Source extract:
>> start

I think that the issue is linked to the retirement of Python 2.
Python bindings now require Python 3.
I'm surprised that CMake didn't complain about Python version.

To fix the issue, try building a singularity image that has Python 3.
An updated recipe is in the UWLCM repo.

@trontrytel
Copy link
Collaborator Author

Hi @pdziekan . Thank you for taking a look. The singularity image works for me mostly. cmake still detects python2.7 by default but using something like cmake -DPYTHON_EXECUTABLE:FILEPATH=/usr/bin/python3 -DPYTHON_INCLUDE_DIR:PATH=/usr/include/python3.6 .. helped to point it in the right direction.

I'm actually trying to run parcel model. But I'm running into issues with MPI and python bindings: igfuw/parcel#81 Could you take a look there as well?

@trontrytel
Copy link
Collaborator Author

Actually I'm getting the same error if I run unit tests for libcloudphxx inside the singularity image: RuntimeError: The Python bindings of libcloudph++ Lagrangian microphysics can't be used in MPI runs.

@claresinger
Copy link
Contributor

I just stumbled into this problem with Python bindings running the tests for libcloudph++ inside my singularity image as well.

@trontrytel
Copy link
Collaborator Author

@claresinger I think that the issue is more with our cluster setting that run mpi silently even if you don't ask for it. To get rid of that you should type unset PMI_RANK in terminal.

That clears the env variable that libcloud is using to check if the simulation is run with mpi or not

@claresinger
Copy link
Contributor

@trontrytel fyi libcloudph is hanging again during compilation on central... noticed that the singularity scripts got updated in UWLCM so I will try and remake that image and see if that works...

@trontrytel
Copy link
Collaborator Author

sounds good! LMK if it doesnt work

@pdziekan
Copy link
Contributor

pdziekan commented Sep 4, 2020

@claresinger does the compilation hang without any output?

@trontrytel could you check if using this branch of libcloudph++ https://github.com/pdziekan/libcloudphxx/tree/mpi_detection you still need to unset PMI_RANK env var?

Also, I think that libcloudph++ is detecting Python2.7, because of some environmental variables set at your cluster.
Did you try running a singularity shell in a clean environment?

>> end

Tasks to complete:
**A)** In the thread, which environment variable is the reader told to unset so that MPI stops running silently on the cluster?
**B)** Reproduce verbatim the stretch of the thread from "sounds good! LMK" through "a clean environment?".
Rely solely on the thread above and consult no other source.

Excerpted records:
>> start

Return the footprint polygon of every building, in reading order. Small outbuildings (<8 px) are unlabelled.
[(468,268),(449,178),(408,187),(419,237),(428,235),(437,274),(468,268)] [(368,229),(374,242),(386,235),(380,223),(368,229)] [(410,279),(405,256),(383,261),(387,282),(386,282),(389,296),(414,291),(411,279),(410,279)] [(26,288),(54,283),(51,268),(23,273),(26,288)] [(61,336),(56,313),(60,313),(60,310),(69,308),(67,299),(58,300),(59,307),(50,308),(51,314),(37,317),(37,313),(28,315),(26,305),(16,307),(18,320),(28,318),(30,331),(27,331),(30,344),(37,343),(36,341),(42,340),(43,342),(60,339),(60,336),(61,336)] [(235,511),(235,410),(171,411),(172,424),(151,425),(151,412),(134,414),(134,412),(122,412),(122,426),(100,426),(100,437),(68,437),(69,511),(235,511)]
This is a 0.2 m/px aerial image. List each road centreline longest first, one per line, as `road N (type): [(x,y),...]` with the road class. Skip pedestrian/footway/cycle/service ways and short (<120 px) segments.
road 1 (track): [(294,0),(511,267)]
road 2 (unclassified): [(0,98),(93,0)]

>> end

Answer list:
**A)** PMI_RANK

**B)**
sounds good! LMK if it doesnt work

@pdziekan
Copy link
Contributor

pdziekan commented Sep 4, 2020

@claresinger does the compilation hang without any output?

@trontrytel could you check if using this branch of libcloudph++ https://github.com/pdziekan/libcloudphxx/tree/mpi_detection you still need to unset PMI_RANK env var?

Also, I think that libcloudph++ is detecting Python2.7, because of some environmental variables set at your cluster.
Did you try running a singularity shell in a clean environment?